While Mirren is able to bring Meir to life in understated strokes — it helps that some of the real woman’s quips are kept intact — Nattiv and screenwriter Nicholas Martin have leaned a touch too hard on caricature for the people around her. While Meir’s tough constitution is illustrated in a scene where she coughs up blood (she had lymphoma) after a tense call with Kissinger, it’s contrasted against a cartoonishly quaking General Moshe Dayan (Rami Heuberger), who vomits in a late night flyover of the northern front.
Nattiv stops short of Meir worship, painting her as brusque and uncompromising. He also allows her to feel every death, marking each fallen soldier a notebook. Through the extraneous inquiry scenes, in which she appears shattered by remorse, he lets us forgive her for not for not “trusting her gut” about the imminent war.
The anger Meir faced in the aftermath, which culminated in her resignation in 1974, is only briefly touched on — most poignantly through the mother of a soldier, who serves as a stenographer during the war room meetings. But there can be no doubt that the film has a fundamentally rosy view of Meir’s levelheaded approach to the crisis, with an end card reading, “Her legacy of saving her country from annihilation leading to peace serves as her memorial.”
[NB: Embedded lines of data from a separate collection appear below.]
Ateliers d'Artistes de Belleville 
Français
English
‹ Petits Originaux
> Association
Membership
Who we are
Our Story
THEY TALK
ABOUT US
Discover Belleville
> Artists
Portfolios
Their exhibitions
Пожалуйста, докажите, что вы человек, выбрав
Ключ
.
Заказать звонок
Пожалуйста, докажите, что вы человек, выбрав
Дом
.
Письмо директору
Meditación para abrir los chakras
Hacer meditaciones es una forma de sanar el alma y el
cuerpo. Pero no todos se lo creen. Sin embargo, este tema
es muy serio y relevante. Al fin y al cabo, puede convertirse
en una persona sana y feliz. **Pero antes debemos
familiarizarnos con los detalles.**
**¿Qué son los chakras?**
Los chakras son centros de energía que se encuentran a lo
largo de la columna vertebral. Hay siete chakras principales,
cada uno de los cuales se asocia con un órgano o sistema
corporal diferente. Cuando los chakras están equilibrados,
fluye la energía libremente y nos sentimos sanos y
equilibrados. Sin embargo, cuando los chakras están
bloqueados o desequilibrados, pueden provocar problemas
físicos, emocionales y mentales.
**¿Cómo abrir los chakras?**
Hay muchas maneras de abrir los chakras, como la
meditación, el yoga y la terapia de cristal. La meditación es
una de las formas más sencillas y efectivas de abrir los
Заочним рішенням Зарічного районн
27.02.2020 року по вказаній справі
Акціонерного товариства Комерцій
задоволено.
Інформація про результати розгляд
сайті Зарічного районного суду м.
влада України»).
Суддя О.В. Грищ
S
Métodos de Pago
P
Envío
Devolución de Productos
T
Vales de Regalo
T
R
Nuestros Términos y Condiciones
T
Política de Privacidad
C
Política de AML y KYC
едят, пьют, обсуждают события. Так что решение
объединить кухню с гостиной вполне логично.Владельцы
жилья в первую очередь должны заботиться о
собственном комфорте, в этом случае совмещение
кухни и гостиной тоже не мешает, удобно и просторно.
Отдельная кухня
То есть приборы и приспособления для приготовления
The problem with Meir, as is the case with any historical figure with a long career, is that there is no consensus about her legacy. As Ambassador Deborah Lipstadt’s new biography makes clear, the diaspora views her differently than Israelis. Golda can never be definitive, but Mirren’s portrait, which never approaches caricature despite her hours in the makeup chair, may be as close as anyone’s gotten to capturing what she was like, both at her best and at her worst.